Published 12:30 pm Thursday, October 9, 2025

For your consideration - Thom Barker For your consideration - Thom Barker
For your consideration - Thom Barker For your consideration - Thom Barker

I don't delve much into politics much anymore in this space.

Frankly, there's just too much noise, vitriol, and intransigence in politics these days. It usually feels like a waste of effort.

One of the things that really concerns me, though, is that people don't seem to understand (or wilfully misrepresent) the concepts they are throwing around.

Take, for example, free speech and censorship.

In Canada, Section 2(b) of the Charter of Rights and Freedoms guarantees everyone the fundamental freedom of thought, belief, opinion, and expression, including freedom of the press.

Nowhere in the Constitution does it say that other people have to listen to what you express, or accept your beliefs and opinions.

The Charter also applies to absolutely everybody, so if somebody disagrees with what you're expressing, they have the same right to express their opinion of your opinion.

I wish people would be more civil about it, but that is where we are in the social media-driven world of public discourse.

However, disagreement, even public disagreement, is not censorship. Censorship is the removal or suppression of speech, writing, artistic work, information or other forms of communication by a government or private institution.

Being ostracized or "cancelled" by the public, as it has become known in the modern context, is not censorship. 

Don't get me wrong, there is a litany of things wrong with cancel culture (on both sides of the political spectrum). It is the mobilization of mob mentality that amounts to bullying and public shaming without due process, and often leads to unjust consequences for persons on the wrong end of it.

It's horrible, but it's not censorship.

What Brendan Carr, chair of the American Federal Communications Commission, did to Jimmy Kimmel was tantamount to censorship — maybe, legally, not quite there, but suppression nonetheless.

In the United States, the First Amendment prevents Congress from making laws abridging the freedom of speech.

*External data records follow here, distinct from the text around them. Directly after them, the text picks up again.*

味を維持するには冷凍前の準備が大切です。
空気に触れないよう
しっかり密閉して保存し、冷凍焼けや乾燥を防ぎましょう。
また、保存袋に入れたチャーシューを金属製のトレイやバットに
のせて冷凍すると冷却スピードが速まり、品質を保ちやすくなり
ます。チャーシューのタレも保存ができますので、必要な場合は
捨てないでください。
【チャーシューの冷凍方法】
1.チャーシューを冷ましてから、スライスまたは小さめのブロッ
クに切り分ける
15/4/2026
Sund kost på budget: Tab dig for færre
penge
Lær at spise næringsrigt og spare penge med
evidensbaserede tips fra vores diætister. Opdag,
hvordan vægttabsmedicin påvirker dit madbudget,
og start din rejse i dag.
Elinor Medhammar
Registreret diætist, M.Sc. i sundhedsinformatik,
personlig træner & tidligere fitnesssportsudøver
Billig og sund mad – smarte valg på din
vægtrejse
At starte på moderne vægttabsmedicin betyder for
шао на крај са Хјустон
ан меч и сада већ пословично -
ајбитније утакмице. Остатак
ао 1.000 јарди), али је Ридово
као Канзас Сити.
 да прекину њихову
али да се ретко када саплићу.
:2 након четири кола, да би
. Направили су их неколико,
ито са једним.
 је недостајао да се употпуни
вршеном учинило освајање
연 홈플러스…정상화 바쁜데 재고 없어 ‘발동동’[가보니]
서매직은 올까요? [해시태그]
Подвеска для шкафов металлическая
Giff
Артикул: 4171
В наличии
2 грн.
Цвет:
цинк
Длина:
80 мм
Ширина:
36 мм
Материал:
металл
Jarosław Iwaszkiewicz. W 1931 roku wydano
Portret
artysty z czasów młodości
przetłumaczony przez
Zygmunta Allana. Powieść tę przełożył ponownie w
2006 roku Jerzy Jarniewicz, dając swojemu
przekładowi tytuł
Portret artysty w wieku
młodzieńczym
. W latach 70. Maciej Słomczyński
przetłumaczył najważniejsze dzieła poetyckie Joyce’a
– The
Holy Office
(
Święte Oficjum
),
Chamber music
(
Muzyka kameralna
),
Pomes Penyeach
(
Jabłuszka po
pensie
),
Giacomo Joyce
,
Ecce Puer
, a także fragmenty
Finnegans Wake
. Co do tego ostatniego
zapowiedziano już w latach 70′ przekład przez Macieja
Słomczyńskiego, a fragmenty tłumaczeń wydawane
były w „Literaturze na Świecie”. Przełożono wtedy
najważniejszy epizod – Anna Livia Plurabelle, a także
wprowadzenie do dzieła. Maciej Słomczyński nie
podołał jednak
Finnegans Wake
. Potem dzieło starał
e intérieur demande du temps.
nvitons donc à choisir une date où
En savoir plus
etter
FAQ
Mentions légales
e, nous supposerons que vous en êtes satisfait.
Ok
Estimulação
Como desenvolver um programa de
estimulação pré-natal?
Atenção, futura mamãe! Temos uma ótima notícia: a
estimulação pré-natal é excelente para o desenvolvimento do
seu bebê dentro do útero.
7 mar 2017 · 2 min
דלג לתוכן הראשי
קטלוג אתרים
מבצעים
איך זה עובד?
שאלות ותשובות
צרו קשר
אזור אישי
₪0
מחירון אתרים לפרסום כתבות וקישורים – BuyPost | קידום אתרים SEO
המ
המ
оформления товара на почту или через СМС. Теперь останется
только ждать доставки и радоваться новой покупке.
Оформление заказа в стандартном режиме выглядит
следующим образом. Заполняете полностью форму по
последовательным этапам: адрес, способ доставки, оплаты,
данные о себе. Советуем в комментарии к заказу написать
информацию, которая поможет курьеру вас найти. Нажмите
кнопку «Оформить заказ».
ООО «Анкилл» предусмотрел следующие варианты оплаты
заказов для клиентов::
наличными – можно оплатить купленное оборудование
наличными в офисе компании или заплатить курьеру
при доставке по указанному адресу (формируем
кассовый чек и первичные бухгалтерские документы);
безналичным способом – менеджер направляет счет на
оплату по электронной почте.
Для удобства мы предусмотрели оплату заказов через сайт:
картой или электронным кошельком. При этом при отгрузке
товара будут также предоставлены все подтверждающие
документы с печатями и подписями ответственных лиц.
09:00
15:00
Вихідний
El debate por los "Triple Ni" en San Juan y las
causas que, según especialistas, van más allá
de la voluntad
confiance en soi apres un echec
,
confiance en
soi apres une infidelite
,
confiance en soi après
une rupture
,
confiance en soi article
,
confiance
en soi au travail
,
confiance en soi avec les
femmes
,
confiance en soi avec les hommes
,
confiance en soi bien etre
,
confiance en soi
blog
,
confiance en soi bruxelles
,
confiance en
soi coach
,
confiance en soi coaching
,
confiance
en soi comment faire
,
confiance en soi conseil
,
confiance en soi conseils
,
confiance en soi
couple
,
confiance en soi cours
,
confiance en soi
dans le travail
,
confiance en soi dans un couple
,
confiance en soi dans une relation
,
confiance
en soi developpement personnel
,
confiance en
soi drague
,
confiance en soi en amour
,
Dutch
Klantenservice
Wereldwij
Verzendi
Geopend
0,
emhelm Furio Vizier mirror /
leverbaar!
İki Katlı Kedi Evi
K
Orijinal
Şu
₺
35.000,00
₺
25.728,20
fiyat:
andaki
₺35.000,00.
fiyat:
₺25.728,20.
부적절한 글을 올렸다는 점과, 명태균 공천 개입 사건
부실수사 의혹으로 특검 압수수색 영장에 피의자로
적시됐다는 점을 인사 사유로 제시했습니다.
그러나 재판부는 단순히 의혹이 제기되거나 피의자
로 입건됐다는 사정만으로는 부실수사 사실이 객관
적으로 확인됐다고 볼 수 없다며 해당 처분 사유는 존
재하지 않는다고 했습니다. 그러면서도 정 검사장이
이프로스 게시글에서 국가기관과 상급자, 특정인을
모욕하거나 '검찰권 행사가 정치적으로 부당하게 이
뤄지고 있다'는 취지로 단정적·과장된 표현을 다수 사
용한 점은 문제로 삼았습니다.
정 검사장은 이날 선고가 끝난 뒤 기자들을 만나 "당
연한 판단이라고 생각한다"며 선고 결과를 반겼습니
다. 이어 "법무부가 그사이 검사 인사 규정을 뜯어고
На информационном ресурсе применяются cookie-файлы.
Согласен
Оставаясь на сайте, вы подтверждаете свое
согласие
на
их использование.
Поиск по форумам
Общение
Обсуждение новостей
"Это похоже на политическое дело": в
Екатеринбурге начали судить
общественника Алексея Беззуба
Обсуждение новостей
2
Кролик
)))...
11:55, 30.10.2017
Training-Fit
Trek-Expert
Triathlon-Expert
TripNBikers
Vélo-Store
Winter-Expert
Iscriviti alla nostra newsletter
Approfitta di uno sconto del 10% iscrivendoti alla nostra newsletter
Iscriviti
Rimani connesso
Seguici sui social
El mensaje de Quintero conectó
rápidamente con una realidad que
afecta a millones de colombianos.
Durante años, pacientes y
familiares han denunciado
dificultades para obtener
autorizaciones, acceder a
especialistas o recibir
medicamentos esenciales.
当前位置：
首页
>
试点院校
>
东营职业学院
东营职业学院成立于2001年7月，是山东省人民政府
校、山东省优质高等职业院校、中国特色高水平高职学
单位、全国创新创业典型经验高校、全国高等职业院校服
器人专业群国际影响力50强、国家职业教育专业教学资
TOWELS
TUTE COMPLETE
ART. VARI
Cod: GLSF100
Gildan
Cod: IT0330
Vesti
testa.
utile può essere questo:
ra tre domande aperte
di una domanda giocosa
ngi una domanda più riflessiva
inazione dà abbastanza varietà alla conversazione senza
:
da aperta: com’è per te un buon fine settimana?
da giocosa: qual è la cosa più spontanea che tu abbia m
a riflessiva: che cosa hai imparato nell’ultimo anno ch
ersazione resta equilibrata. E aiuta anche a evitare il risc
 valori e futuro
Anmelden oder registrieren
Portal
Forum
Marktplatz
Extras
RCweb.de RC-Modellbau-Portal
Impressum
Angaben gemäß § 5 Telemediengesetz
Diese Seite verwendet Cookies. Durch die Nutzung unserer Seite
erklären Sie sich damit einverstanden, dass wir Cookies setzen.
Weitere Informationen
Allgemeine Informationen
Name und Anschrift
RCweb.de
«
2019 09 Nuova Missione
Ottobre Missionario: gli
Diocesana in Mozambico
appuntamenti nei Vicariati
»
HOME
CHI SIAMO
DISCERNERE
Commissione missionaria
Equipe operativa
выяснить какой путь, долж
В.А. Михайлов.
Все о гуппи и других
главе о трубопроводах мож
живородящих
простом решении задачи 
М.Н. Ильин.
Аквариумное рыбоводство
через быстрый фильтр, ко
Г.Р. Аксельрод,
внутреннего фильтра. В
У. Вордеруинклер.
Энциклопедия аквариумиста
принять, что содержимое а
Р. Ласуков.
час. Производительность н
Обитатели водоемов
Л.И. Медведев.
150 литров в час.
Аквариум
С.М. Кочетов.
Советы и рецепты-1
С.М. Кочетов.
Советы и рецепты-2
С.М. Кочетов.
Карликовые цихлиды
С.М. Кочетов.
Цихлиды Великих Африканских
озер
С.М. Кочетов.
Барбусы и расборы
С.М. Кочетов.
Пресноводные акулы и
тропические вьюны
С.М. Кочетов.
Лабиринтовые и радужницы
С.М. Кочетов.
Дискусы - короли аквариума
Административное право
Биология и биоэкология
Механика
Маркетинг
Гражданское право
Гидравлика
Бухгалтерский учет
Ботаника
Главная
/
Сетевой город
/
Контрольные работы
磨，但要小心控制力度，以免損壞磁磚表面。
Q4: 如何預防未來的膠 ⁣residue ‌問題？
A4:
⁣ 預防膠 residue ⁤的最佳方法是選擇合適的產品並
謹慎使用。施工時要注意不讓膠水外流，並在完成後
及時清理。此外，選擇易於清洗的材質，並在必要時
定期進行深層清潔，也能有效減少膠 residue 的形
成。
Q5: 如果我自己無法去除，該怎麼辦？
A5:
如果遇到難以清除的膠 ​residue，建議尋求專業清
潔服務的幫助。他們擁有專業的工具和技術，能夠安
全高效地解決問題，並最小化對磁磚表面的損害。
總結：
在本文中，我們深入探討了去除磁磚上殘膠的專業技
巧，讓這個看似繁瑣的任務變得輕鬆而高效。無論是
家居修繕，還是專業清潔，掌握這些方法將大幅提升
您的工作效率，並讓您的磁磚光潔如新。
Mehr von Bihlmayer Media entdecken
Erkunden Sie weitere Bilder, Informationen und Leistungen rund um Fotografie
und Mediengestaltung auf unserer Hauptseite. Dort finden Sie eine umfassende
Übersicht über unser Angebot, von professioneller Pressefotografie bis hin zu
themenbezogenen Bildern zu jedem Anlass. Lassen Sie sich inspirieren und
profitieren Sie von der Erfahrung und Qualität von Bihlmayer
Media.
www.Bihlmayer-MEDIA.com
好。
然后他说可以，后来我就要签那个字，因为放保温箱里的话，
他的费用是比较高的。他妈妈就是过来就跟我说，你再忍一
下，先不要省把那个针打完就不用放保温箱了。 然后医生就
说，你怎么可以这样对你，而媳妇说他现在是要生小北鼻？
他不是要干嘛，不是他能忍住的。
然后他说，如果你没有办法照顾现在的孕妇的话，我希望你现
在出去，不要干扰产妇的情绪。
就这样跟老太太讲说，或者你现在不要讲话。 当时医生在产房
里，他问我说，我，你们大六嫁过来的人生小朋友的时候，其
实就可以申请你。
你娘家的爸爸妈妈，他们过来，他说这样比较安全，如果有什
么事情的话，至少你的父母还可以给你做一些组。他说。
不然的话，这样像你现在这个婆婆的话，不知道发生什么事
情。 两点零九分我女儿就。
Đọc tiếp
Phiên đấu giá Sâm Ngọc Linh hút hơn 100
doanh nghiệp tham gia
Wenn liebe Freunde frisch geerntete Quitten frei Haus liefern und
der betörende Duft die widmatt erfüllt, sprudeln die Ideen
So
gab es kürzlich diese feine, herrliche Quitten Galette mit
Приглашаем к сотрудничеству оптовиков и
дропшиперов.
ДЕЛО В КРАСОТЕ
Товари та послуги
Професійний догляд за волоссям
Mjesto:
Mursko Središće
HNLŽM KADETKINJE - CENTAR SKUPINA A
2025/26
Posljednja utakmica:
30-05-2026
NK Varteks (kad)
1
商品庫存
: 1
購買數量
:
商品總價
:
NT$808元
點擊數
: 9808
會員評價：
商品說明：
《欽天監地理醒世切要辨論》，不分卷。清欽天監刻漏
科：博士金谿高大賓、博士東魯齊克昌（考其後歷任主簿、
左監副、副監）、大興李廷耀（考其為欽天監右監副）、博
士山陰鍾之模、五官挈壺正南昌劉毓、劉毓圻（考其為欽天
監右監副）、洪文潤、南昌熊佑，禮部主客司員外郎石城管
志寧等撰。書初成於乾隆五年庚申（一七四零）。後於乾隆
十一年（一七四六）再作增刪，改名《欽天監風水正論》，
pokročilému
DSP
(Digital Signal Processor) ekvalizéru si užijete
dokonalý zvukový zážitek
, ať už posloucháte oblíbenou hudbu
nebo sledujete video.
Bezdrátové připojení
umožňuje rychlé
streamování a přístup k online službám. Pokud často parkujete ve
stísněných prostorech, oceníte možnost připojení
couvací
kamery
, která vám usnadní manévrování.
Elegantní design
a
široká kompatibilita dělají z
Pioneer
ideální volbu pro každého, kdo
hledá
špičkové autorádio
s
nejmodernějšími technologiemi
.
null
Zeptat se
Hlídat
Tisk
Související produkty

So, a federal agency threatening a broadcaster's licences if they don't remove the offending free speech, smells a lot like censorship.

What ABC did, in capitulating to the bully, was definitely censorship.

And despite the cries of people who were glad to see Kimmel go, what the public did in getting ABC to reinstate him was not censorship.

By cancelling subscriptions to ABC's parent company Disney's streaming service, customers sent a financial message.

It's a little (OK, a lot) disturbing that these massively powerful corporations (or the people who lead them, perhaps) have no principles, because if ever there was a principle that should be at the top of the pile, it's free speech.